Write the data below out exactly as it stands. Do not include the pictures.

◆ RECORDED INFORMATION:
* * * * * * *

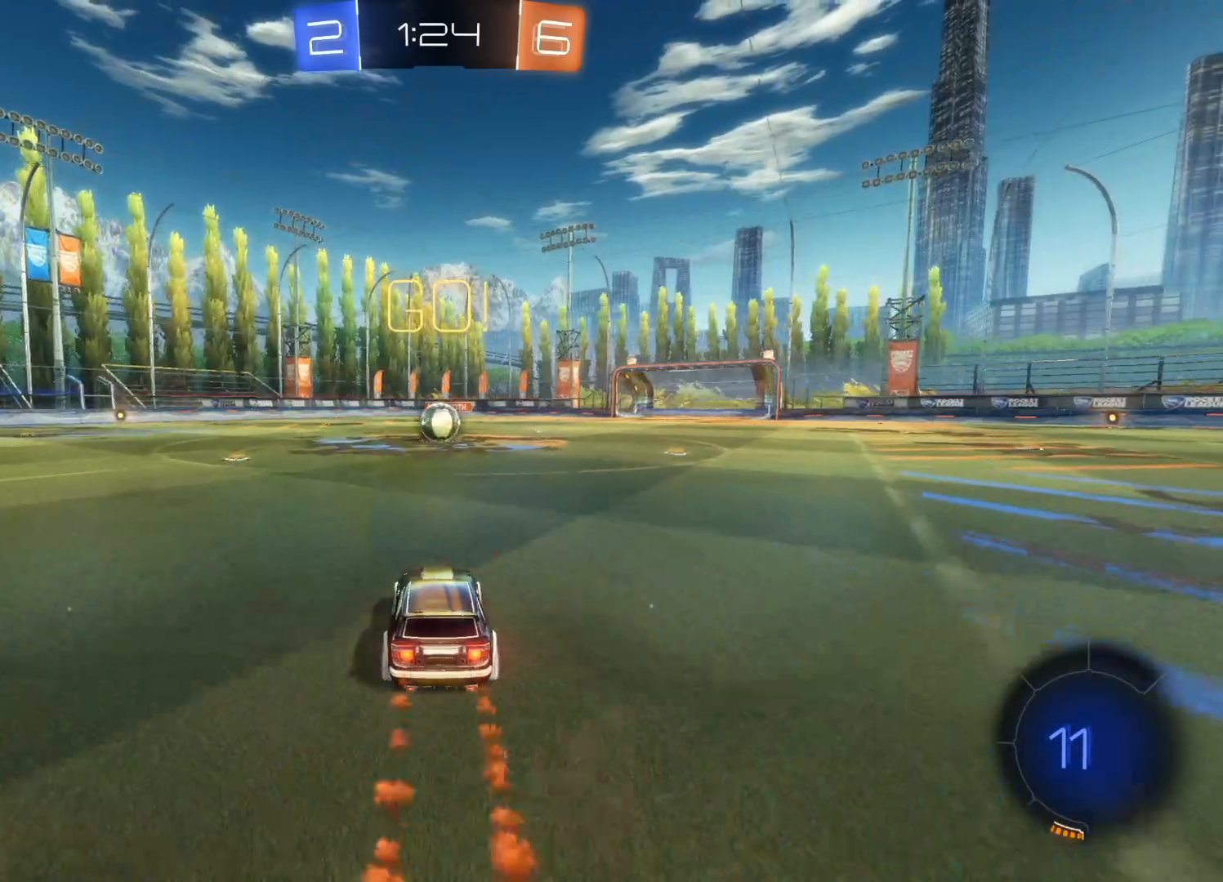
{"buttons": ["CIRCLE", "R2"], "left_stick": "center", "right_stick": "center", "events": []}
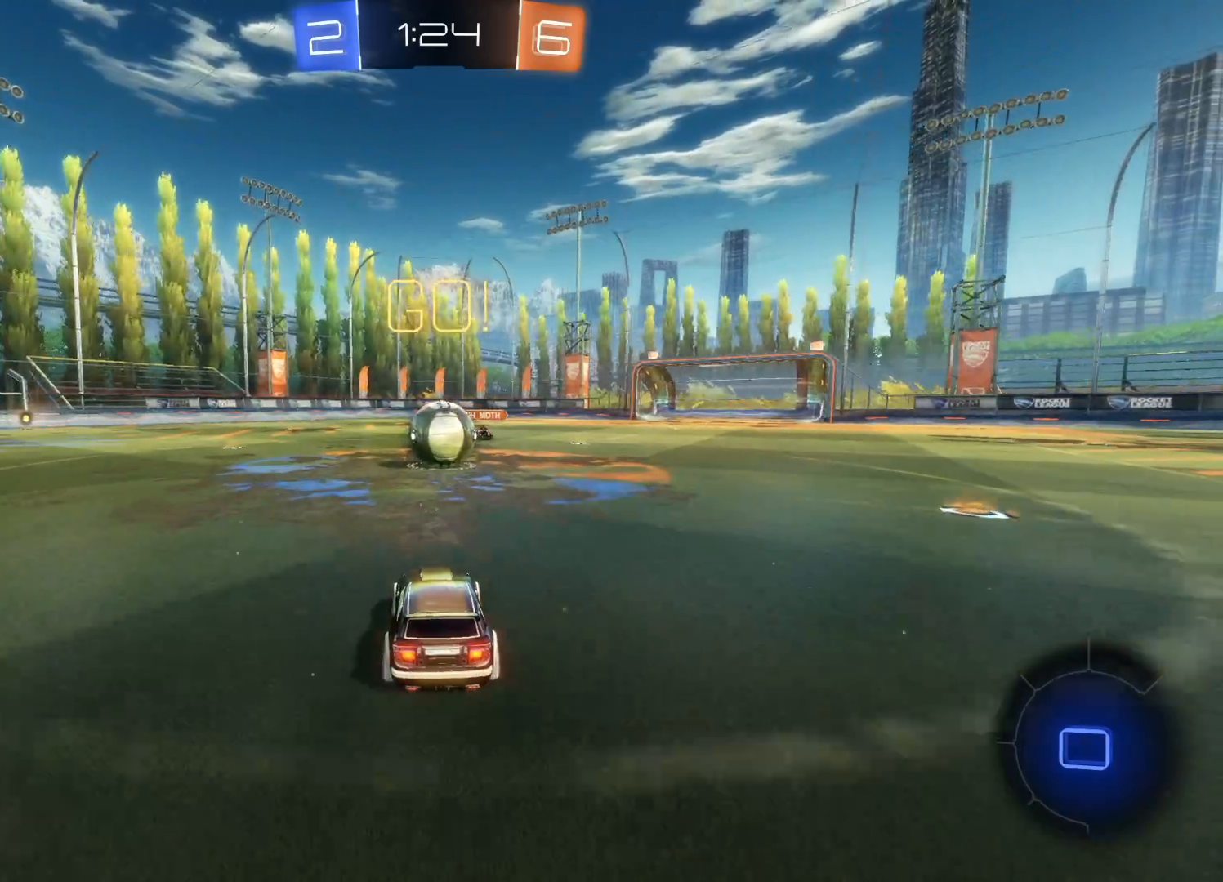
{"buttons": ["R2"], "left_stick": "up-left", "right_stick": "center", "events": [[117, "left_stick", "right"], [167, "CIRCLE", "up"], [200, "left_stick", "up"], [250, "CROSS", "down"], [283, "left_stick", "up-left"], [350, "CROSS", "up"], [400, "CROSS", "down"], [500, "CROSS", "up"]]}
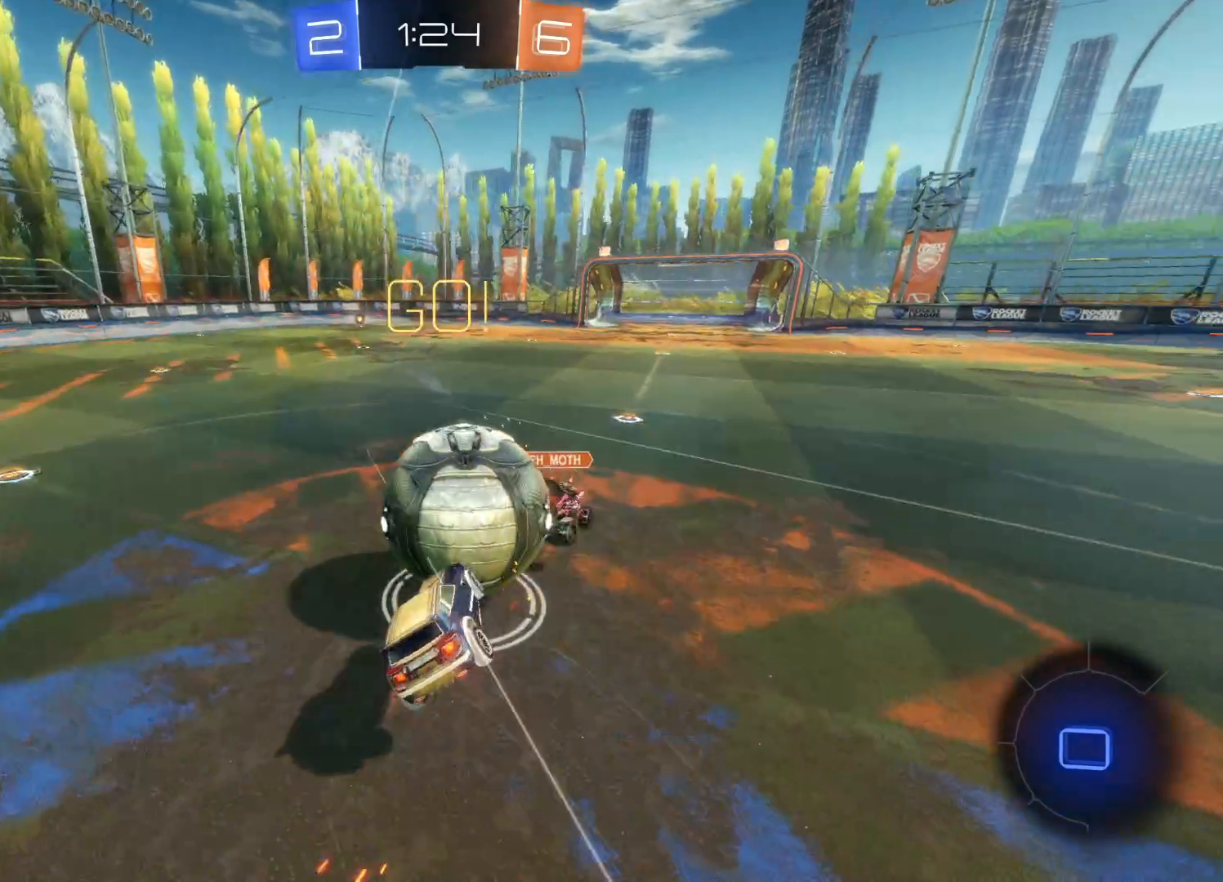
{"buttons": ["R2"], "left_stick": "left", "right_stick": "center", "events": [[83, "CROSS", "down"], [200, "left_stick", "left"], [217, "CROSS", "up"]]}
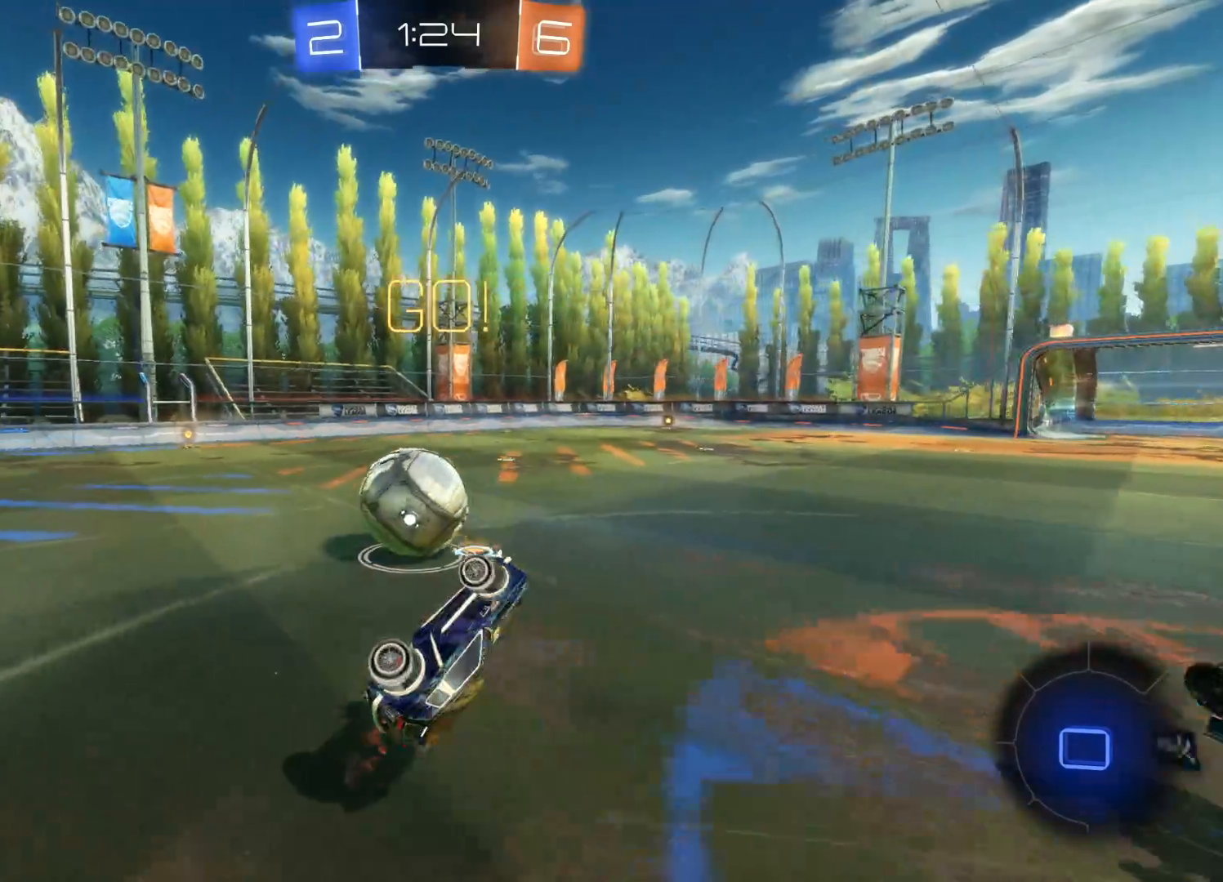
{"buttons": ["R2"], "left_stick": "center", "right_stick": "center", "events": [[100, "TRIANGLE", "down"], [217, "TRIANGLE", "up"], [400, "left_stick", "center"]]}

* * * * * * *

◆ ANSWER SPACE:
{"buttons": ["CIRCLE", "R2"], "left_stick": "center", "right_stick": "center", "events": []}
{"buttons": ["R2"], "left_stick": "up-left", "right_stick": "center", "events": [[117, "left_stick", "right"], [167, "CIRCLE", "up"], [200, "left_stick", "up"], [250, "CROSS", "down"], [283, "left_stick", "up-left"], [350, "CROSS", "up"], [400, "CROSS", "down"], [500, "CROSS", "up"]]}
{"buttons": ["R2"], "left_stick": "left", "right_stick": "center", "events": [[83, "CROSS", "down"], [200, "left_stick", "left"], [217, "CROSS", "up"]]}
{"buttons": ["R2"], "left_stick": "center", "right_stick": "center", "events": [[100, "TRIANGLE", "down"], [217, "TRIANGLE", "up"], [400, "left_stick", "center"]]}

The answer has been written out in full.